Ein solcher Übergang wirtschaftlichen Eigentums liegt ersichtlich noch nicht vor, solange der spätere Erwerber ein Grundstück lediglich --wie im Streitfall-- aufgrund eines Miet- oder Pachtvertrages nutzt und ihm lediglich ein Vorkaufsrecht hinsichtlich des Grundstücks eingeräumt wurde. Denn das Vorkaufsrecht schränkt nicht die Verfügungsbefugnis des Eigentümers über das Grundstück ein: Unabhängig davon kann er frei entscheiden, ob er einen Kaufvertrag über das Grundstück mit einem Dritten abschließt und erst damit die Voraussetzung für eine Ausübung des Vorkaufsrechts schafft (BFH-Urteil vom 19. Oktober 1971 VIII R 84/71, BFHE 104, 513, BStBl II 1972, 452).

An dieser Verfügungsbefugnis des (bürgerlich-rechtlichen) Eigentümers ändert sich auch nichts dadurch, dass dieser eine Eigentumsübertragung --wie im Streitfall behauptet-- mündlich zugesagt hat oder die Mieter einen Verwendungsersatzanspruch gegen den Eigentümer wegen baulicher Investitionen in das Mietobjekt gemäß §§ 951 Abs. 1, 946 des Bürgerlichen Gesetzbuches (BGB) bei Beendigung des Mietverhältnisses ohne Eigentumsübertragung hätten geltend machen können. Aufgrund dieser Umstände kann entgegen der Auffassung der Kläger das wirtschaftliche Eigentum schon deshalb nicht auf sie übergegangen sein, weil zum einen der mit dem Formzwang der Grundstücksübertragung (§ 313 BGB) bezweckte Übereilungsschutz durch eine mündliche Vereinbarung oder Zusage nicht unterlaufen werden kann. Zum anderen kommt wirtschaftliches Eigentum eines Mieters aufgrund von Verwendungsersatzansprüchen gegen den bürgerlich-rechtlichen Eigentümer nach §§ 951, 946, 812 BGB nur dann in Betracht, wenn diese Ansprüche --anders als im Streitfall-- dem Verkehrswert des Gebäudes entsprechen (vgl. BFH-Urteile vom 18. Juli 2001 X R 23/99, BFH/NV 2002, 100; vom 18. Juli 2001 X R 69/00, BFH/NV 2002, 171).

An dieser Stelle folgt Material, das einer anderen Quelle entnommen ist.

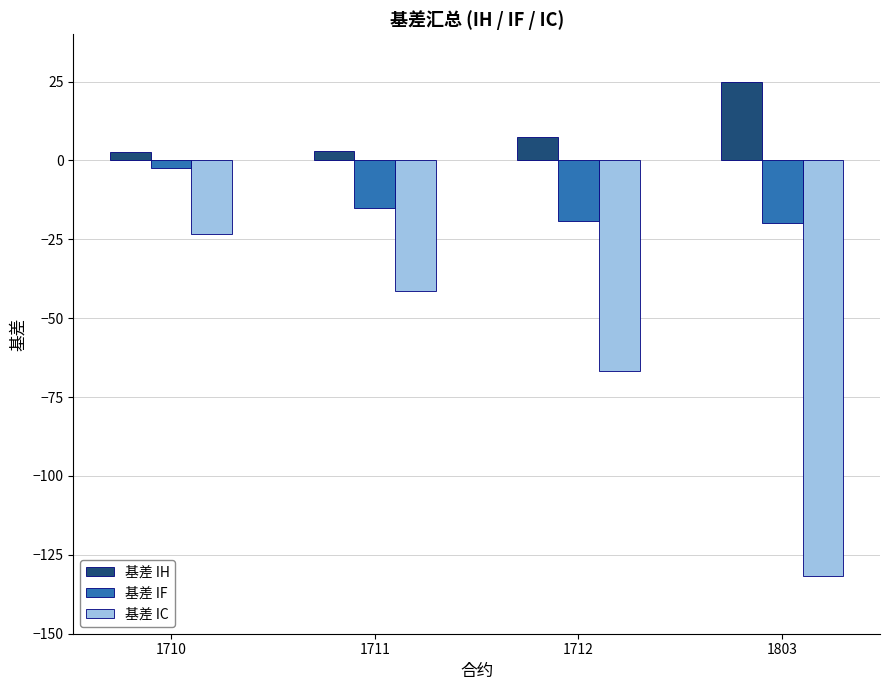

What is the difference between the maximum and second lowest values in the 基差 IH series?

21.8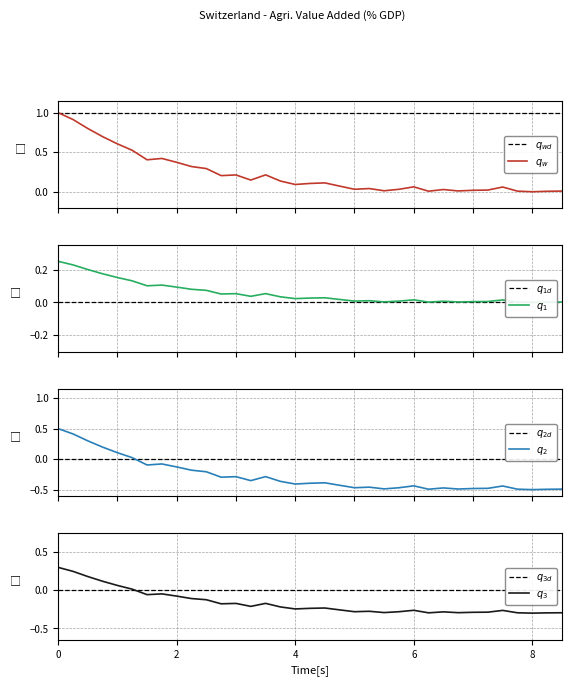

True or false: there are more than 2 points higher than both neighbors.

True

2. Auch die Berechnung des Spekulationsgewinns durch das FG begegnet keinen rechtlichen Bedenken.

Obwohl § 23 EStG in seinem letzten Absatz von "Gewinn oder Verlust" aus Spekulationsgeschäften spricht, handelt es sich um Überschusseinkünfte, für deren Ermittlung die zugeflossenen Einnahmen den abgeflossenen Werbungskosten gegenüberzustellen sind (BFH-Urteil in BFHE 192, 88, BStBl II 2000, 469). Gewinn oder Verlust aus einem Spekulationsgeschäft ist danach der Unterschied zwischen dem Veräußerungspreis und den Anschaffungs- oder Herstellungskosten und den Werbungskosten (§ 23 Abs. 4 Satz 1 EStG). Unter Anschaffung ist der entgeltliche Erwerb eines bereits vorhandenen Wirtschaftsguts von einem Dritten zu verstehen. Der Begriff "Anschaffungskosten" in § 23 Abs. 4 Satz 1 EStG ist mit dem Begriff der Anschaffungskosten in § 6 Abs. 1 Nr. 1 und 2 EStG identisch (vgl. BFH-Urteil vom 19. Dezember 2000 IX R 100/97, BFHE 194, 182, BStBl II 2001, 345) und gilt gleichermaßen im Bereich der Gewinneinkünfte wie im Bereich der Überschusseinkünfte; vom Steuerpflichtigen selbst geschaffene Wirtschaftsgüter sind danach nicht "angeschafft" (BFH-Urteil in BFHE 192, 435, BStBl II 2000, 614). Deshalb können eigene Baumaßnahmen des Erwerbers bei der Ermittlung des Spekulationsgewinns nach § 23 Abs. 4 EStG nicht mindernd berücksichtigt werden, wenn sie --wie ersichtlich auch im Streitfall-- keine substantielle Umgestaltung zu einem anderen Wirtschaftsgut zur Folge haben (vgl. BFH-Urteile vom 31. August 1994 X R 66/92, BFH/NV 1995, 391, 393; vom 27. August 1997 X R 26/95, BFHE 184, 385, BStBl II 1998, 135). Schon im Hinblick auf diesen Grund für die Nichtberücksichtigung des Aufwands ("fehlende substantielle Umgestaltung") kann es keinen Unterschied machen, ob der Aufwand nach Erwerb des Objekts oder --wie im Streitfall-- schon vorher entstanden ist.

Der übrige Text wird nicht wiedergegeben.